Digital transformation is hugely important and extremely difficult. No matter what form an organisation’s transformation takes, it’s bound to introduce new and unanticipated challenges and costs even as it leads to positive long-term outcomes.
While increased challenges and costs are a normal part of digital transformation, they can trigger C-suite leaders to recalibrate their thinking of transformation initiatives and ask to see immediate proof of ROI. When this question inevitably comes up, leaders tend to look for obvious ways to deliver a positive ROI no matter how early in the transformation process they may be.
Too often, the “obvious” solution is to reduce staff whose work is scheduled to be made redundant by new digital processes. In reality, though, such a simplistic solution to the complex problem of calculating the ROI of something as complex as a digital transformation rarely works. In fact, in our experience, immediate downsizing of experienced staff is one of the biggest possible ROI killers in digital transformation initiatives.

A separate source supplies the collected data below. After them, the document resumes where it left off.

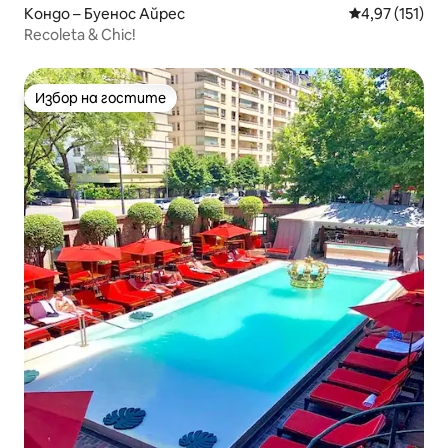
Кондо – Буенос Айрес
Средна оценка
4,97 (151)
Recoleta & Chic!
Избор на гостите
Избор на гостите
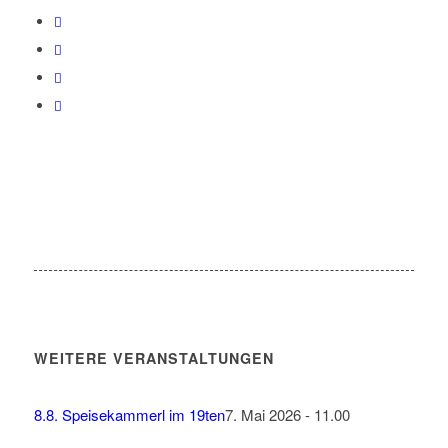
WEITERE VERANSTALTUNGEN
8.8. Speisekammerl im 19ten
7. Mai 2026 - 11.00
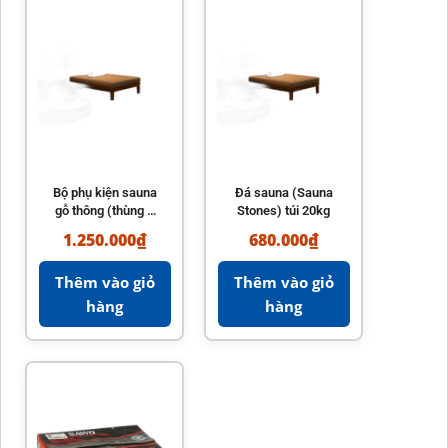
Bộ phụ kiện sauna
Đá sauna (Sauna
gỗ thông (thùng +
Stones) túi 20kg
gáo + đồng hồ +
1.250.000
₫
680.000
₫
nhiệt kế)
Thêm vào giỏ
Thêm vào giỏ
hàng
hàng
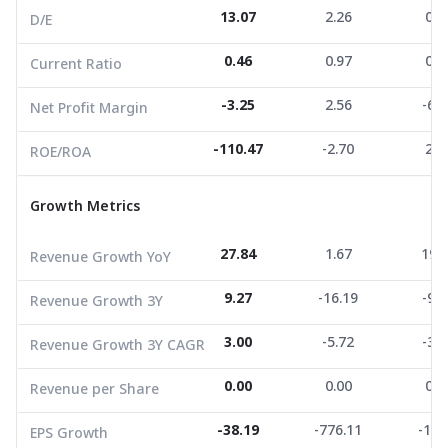
13.07
2.26
0.6
D/E
ROE/ROA
-110.47
-2.70
2.2
0.46
0.97
0.7
Current Ratio
Growth Metrics
-3.25
2.56
-6.2
Net Profit Margin
Revenue Growth YoY
27.84
1.67
19.0
-110.47
-2.70
2.2
ROE/ROA
Revenue Growth 3Y
9.27
-16.19
-9.2
Growth Metrics
Revenue Growth 3Y CAGR
3.00
-5.72
-3.1
Revenue per Share
0.00
0.00
0.0
27.84
1.67
19.
Revenue Growth YoY
EPS Growth
-38.19
-776.11
-10.
9.27
-16.19
-9.2
Revenue Growth 3Y
EBITDA Growth
-524.74
634.51
-51.
3.00
-5.72
-3.1
Revenue Growth 3Y CAGR
5Y CAGR Total Return
-38.83
-21.36
-36.
0.00
0.00
0.0
Revenue per Share
Market Cap (M.Bath)
184.00
243.12
188.
Average Volume
4,988.26
-38.19
4,812.75
-776.11
17,356
-10.
EPS Growth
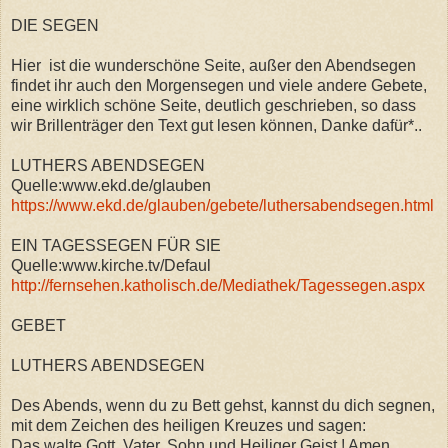
DIE SEGEN
Hier ist die wunderschöne Seite, außer den Abendsegen
findet ihr auch den Morgensegen und viele andere Gebete,
eine wirklich schöne Seite, deutlich geschrieben, so dass
wir Brillenträger den Text gut lesen können, Danke dafür*..
LUTHERS ABENDSEGEN
Quelle:www.ekd.de/glauben
https://www.ekd.de/glauben/gebete/luthersabendsegen.html
EIN TAGESSEGEN FÜR SIE
Quelle:www.kirche.tv/Defaul
http://fernsehen.katholisch.de/Mediathek/Tagessegen.aspx
GEBET
LUTHERS ABENDSEGEN
Des Abends, wenn du zu Bett gehst, kannst du dich segnen,
mit dem Zeichen des heiligen Kreuzes und sagen:
Das walte Gott, Vater, Sohn und Heiliger Geist ! Amen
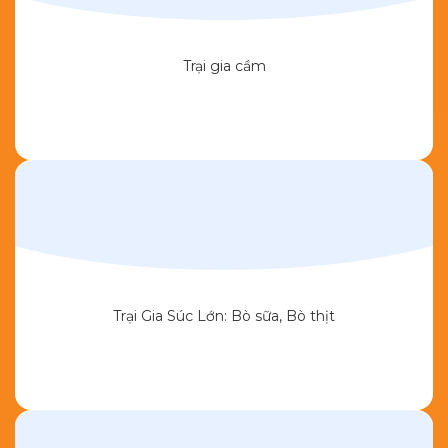
Trại gia cầm
Trại Gia Súc Lớn: Bò sữa, Bò thịt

Here’s a look at why, and what organisations can do to realise a sustainable and positive ROI.
Why downsizing tanks the ROI of digital transformation
The simple reason downsizing ends up costing more money than a company will save is that it causes an immediate and dramatic loss of institutional knowledge. We tend to underestimate the value of institutional knowledge, mostly because it’s not often discussed and it’s nearly impossible to quantify. However, underestimating its value can prove expensive in short order.
What usually happens is that, when transformation initiatives aim to digitise processes, internal leaders assume they no longer need employees who used to handle those processes manually. These people are downsized. Short-term ROI numbers look amazing: the savings resulting from a change in headcount makes the digital transformation initiative look like an immediate success.
In reality, though, what typically happens is that, shortly after downsizing or right-sizing a particular team, the organisation realises it still needs certain key skills and that those skills were directly provided by the people who were let go. If the organisation is lucky, it’s able to rehire these people – as contractors – at a significant premium. If not, the downsized workers aren’t interested in returning and the organisation ends up paying their old salary (or more) for a less-experienced person to fill the role.
All told, we usually see it as 30% to 50% less expensive to maintain existing staffing levels during digital transformation initiatives than to develop new employees. Let’s take a look at why.
The ROI-positive alternative to downsizing
A more cost-effective alternative to downsizing current staff following the engagement of a digital transformation initiative is to retain and reskill your best employees. While you may not need all of the skills you have on staff today, it’s rarely wise to let that talent go when you don’t yet know what the final state of your organisation will be post transformation.
We are constantly amazed at how adaptive teams are to new challenges and opportunities when given the chance to make meaningful contributions in new areas of the business – and they do so with a base of institutional knowledge that can’t easily be recreated.
What’s more, when you maintain your existing workforce, the only cost you incur is that of retraining. You won’t be training for corporate, culture, or industry knowledge, as you would with a new employee. Once your existing employees learn the skills necessary to do the work your organisation now needs, they’ll be able to execute more efficiently than new employees would thanks to their deep institutional knowledge.
Today, with the presence of employer review sites like Glassdoor, it’s important to remember that your current and former employees have a voice and that voice can and will impact your reputation. Get enough negative reviews about how you handled the execution of a strategic initiative, and you could find yourself struggling to recruit the talent you need to get your new digital processes off the ground. This is an all-too-common situation where nobody wins.
ROI-positive digital transformation demands a big-picture view
Even in the best of times, calculating the ROI of a digital transformation initiative can be difficult. The amount of change introduced into a business during these initiatives is substantial. When the alternative to transformation is risking your relevance with customers, partners, and employees, taking the time to invest in the upfront work and the complex management needed to successfully execute the transformation will be worth its weight in gold as the business executes in new ways.
While the most successful digital transformation initiatives define goals from the beginning, many initiatives launch without any clear, measurable goals. If this describes your organisation, take heart: it’s not too late to calculate ROI. Keep in mind, though, that to do so in a way that accurately reflects your financial reality for the long term, you’ll have to look beyond the simplistic short-term measure of cutting costs by downsizing your staff.